Study Finds New Prostate Cancer Therapy Comes with Little Benefit, More Side EffectsA new study has brought into question the value of proton therapy, which has recently been receiving attention as an expensive new radiation treatment for patients with prostate cancer, HealthDay reports.

The study also found that those who receive the treatment were also more likely to suffer major gastrointestinal side effects, the researchers noted, and there also did not appear to be an added benefit from the therapy.

Study co-author Dr. Ronald Chen, assistant professor of radiation oncology at the University of North Carolina, stated more research should be conducted to decide whether the therapy has any value.

"The bottom-line message is: Let's study more, let's do a clinical trial," Chen said. "Patients and physicians should be cautious about new therapies and look for research data before they switch to a newer treatment."

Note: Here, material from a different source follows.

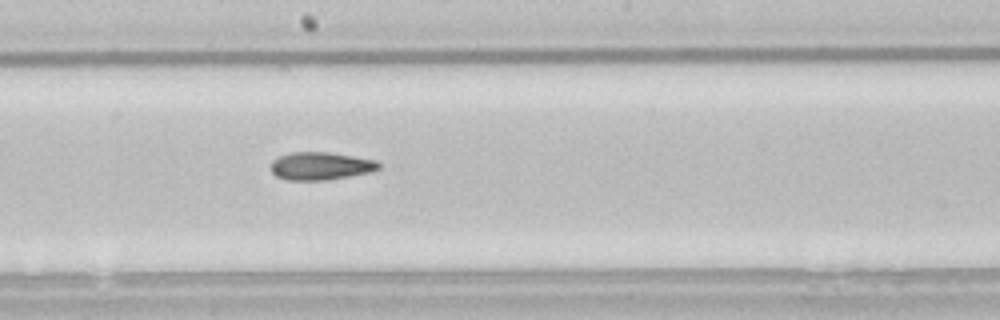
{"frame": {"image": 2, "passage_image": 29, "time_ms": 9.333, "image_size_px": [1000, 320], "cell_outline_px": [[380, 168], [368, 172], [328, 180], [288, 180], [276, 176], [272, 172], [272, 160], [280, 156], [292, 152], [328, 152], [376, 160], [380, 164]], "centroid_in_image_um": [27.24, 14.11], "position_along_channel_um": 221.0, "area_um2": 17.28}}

Around the country, healthcare providers have been building proton centers, which cost about $150 million each. Since more of the machines have been installed, physicians have been more inclined to convince patients to undergo the therapy, Chen said.

In the study, the team of researchers analyzed medical records of nearly 13,000 men who received three forms of prostate cancer therapy: Conformal radiation, intensity-modulated radiation therapy (IMRT) and proton therapy. Results showed that patients who received IMRT, compared to conformal therapy, were 9 percent less likely to have gastrointestinal side effects and 22 percent less likely to report the rare side effect of hip fracture. These patients were also 19 percent less likely to need further treatment.

When IMRT was compared with proton therapy, those who received IMRT had a 34 percent lower risk of experiencing gastrointestinal side effects. Chen also noted proton therapy costs about $50,000 per patients – twice as much as IMRT.

Dr. Louis Potters, chair of the department of radiation medicine at North Shore University Hospital, said the new findings should make people think twice about proton therapy.

"Proton therapy is marketed as something that's new, big and expensive. In the eyes of the public, it's easy to become wowed by proton beams," Potters said. "But it might not be better and may be adverse in terms of side effects."

According to the National Library of Medicine, prostate cancer treatment typically depends on what stage the cancer is in when it is discovered, and the rate at which the cancer is advancing is also taken into consideration.